Well, since man can’t raise his voice against a wife, God has allowed Ah to snore his dreams delight and his kinasadut, all night. But Ah’s Missus won’t have such sitting down and warned if he ain’t going to learn to grow something on discarded cans, containers and the like, he may as well live lonely by his lonesome, because he’s going to lose a wife.
So Ah applied one day for a gardening job in a very large farm somewhere in San Jose, California, US.
At the US Embassy for the visa interview, the US officer asked, “Where to in the US?”
Ah: “San Jose, California.”
US Officer: “It’s pronounced as San Hosey. Letter J is pronounced as H in the US, understand?”
Ah: “Oh, okay, okay.”
US Officer: “Why do you want to go to San Hosey?”
Ah: “Because I am hobless (jobless) and will seek work there to hustify (justify) my staying in US.”
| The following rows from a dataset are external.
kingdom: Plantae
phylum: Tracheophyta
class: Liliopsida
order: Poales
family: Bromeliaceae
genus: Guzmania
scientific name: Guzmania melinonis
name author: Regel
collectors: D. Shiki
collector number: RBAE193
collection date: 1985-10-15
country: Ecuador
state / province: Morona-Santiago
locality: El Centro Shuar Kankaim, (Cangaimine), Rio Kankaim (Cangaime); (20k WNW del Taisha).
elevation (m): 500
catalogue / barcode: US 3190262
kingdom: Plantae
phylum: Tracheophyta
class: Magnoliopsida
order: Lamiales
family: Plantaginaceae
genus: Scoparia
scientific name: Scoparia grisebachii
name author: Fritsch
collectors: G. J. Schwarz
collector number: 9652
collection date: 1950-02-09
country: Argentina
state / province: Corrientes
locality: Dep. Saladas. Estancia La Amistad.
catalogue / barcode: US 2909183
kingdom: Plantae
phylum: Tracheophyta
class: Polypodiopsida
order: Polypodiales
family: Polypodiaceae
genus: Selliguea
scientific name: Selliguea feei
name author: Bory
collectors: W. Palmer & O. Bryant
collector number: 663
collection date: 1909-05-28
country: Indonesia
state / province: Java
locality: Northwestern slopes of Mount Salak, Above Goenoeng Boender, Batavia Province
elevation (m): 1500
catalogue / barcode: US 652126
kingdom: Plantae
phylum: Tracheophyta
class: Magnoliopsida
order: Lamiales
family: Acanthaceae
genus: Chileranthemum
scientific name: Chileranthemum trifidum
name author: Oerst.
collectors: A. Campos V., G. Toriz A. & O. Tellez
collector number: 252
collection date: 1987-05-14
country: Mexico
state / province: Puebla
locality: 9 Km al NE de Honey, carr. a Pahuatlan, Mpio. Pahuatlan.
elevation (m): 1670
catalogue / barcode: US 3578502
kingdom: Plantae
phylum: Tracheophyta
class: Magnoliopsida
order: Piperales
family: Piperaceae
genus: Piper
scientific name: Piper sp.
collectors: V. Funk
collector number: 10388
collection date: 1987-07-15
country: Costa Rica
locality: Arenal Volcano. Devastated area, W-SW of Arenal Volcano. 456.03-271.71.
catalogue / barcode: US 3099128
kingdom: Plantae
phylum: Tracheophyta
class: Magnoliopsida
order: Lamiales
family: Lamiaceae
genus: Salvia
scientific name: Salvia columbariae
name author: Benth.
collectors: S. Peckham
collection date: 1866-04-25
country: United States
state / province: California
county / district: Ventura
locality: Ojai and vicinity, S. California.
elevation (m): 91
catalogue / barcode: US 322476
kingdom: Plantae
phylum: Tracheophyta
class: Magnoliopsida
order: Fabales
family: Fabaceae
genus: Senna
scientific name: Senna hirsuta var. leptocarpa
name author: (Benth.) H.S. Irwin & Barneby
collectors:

US Officer: “So how long do you plan to be in San Josey?”
Ah: “From Hanuary (January) to Hune June) or Huly (July).”
Ah’s visa was downright rejected.
Like Yangot and Domogan, determined to make urban farming in the city a fruitful endeavor while valuing their native agricultural dignity, we, like the two gentlemen, would prefer to lord it over a clump of soil with nobody to please but your own souls, compared to the grinds that are apt to enter so largely into professional, political, mercantile and other works.
Honest labor is all that a clump of soil requires, and it yields a due return, and as Domogan and Yangot have shown so, no favors dearly purchased with the surrender of your dignity, honor, independence and mortal feelings.
No mortal can say of urban gardening, “I have served a faithless master.” No, no one can say that. The truth lies among tillers of the soil who’ll tell you gardening is honest toil, naked beauty and you, the gardinero master of ceremony.
Plant something even in that little space and we – like Domogan, Yangot and other urban gardeners – find out that plants, even when deformed never hide it but willingly show their unique and naked beauty – like Mother Nature, mistress of ceremony, never smiles to betray the toiling gardinero.